Whole-Genome Expression Microarray Combined with Machine Learning to Identify Prognostic Biomarkers for High-Grade Glioma.

The aim of our study is to build a framework for a better understanding of high-grade glioma (HGG) prognostic-related biomarkers. Whole-genome gene expression microarray was performed to identify differently expressed genes between HGGs and low-grade diffuse gliomas. Several machine learning algorithms were used to filter prognostic-related genes. One hundred ninety-three HGG patients after surgical resection were selected for survival analysis.
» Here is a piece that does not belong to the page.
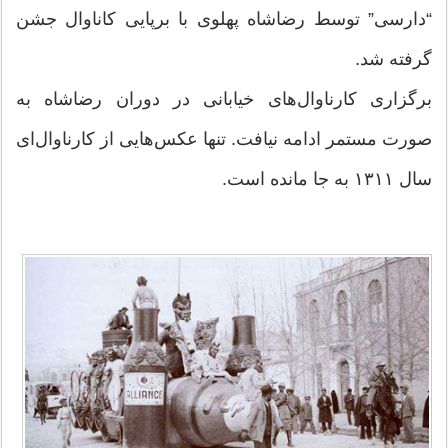
“دارسی” توسط رضاشاه پهلوی با برپایی کاناوال جشن
گرفته شد.
برگزاری کارناوال‌های خیابانی در دوران رضاشاه به
صورت مستمر ادامه نیافت. تنها عکس‌هایی از کارناوال‌ای
سال ۱۳۱۱ به جا مانده است.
Immunohistochemistry were performed on these tumor samples to analyze IDH1 mutation status and protein expression of WEE1. qRT-PCR, western blotting, transwell assays, and scratch wound healing assays were performed to evaluate the effect of WEE1 knockdown or overexpression in HGG cells. Three prognostic-related genes (WEE1, IGF2PB3, and EMP3) were demonstrated to separate HGG patients into two different survival subgroups. The area under receiver operating characteristic curve of WEE1 was higher than that of IGF2BP3, EMP3, age, IDH status, 1p/19q status, and MGMT promoter status. WEE1 was an independent covariate compared with IDH status, age, and WHO grade. Knockdown or overexpression of WEE1 can inhibit or promote migration and invasion in U251 and U87 cell lines. WEE1, EMP3, and IGF2BP3 are reliable prognostic-related genes at the mRNA level. WEE1 is an independent prognostic biomarker in survival analysis and has potential diagnostic value for HGG patients. WEE1 can induce HGG cell migration and invasion in vitro.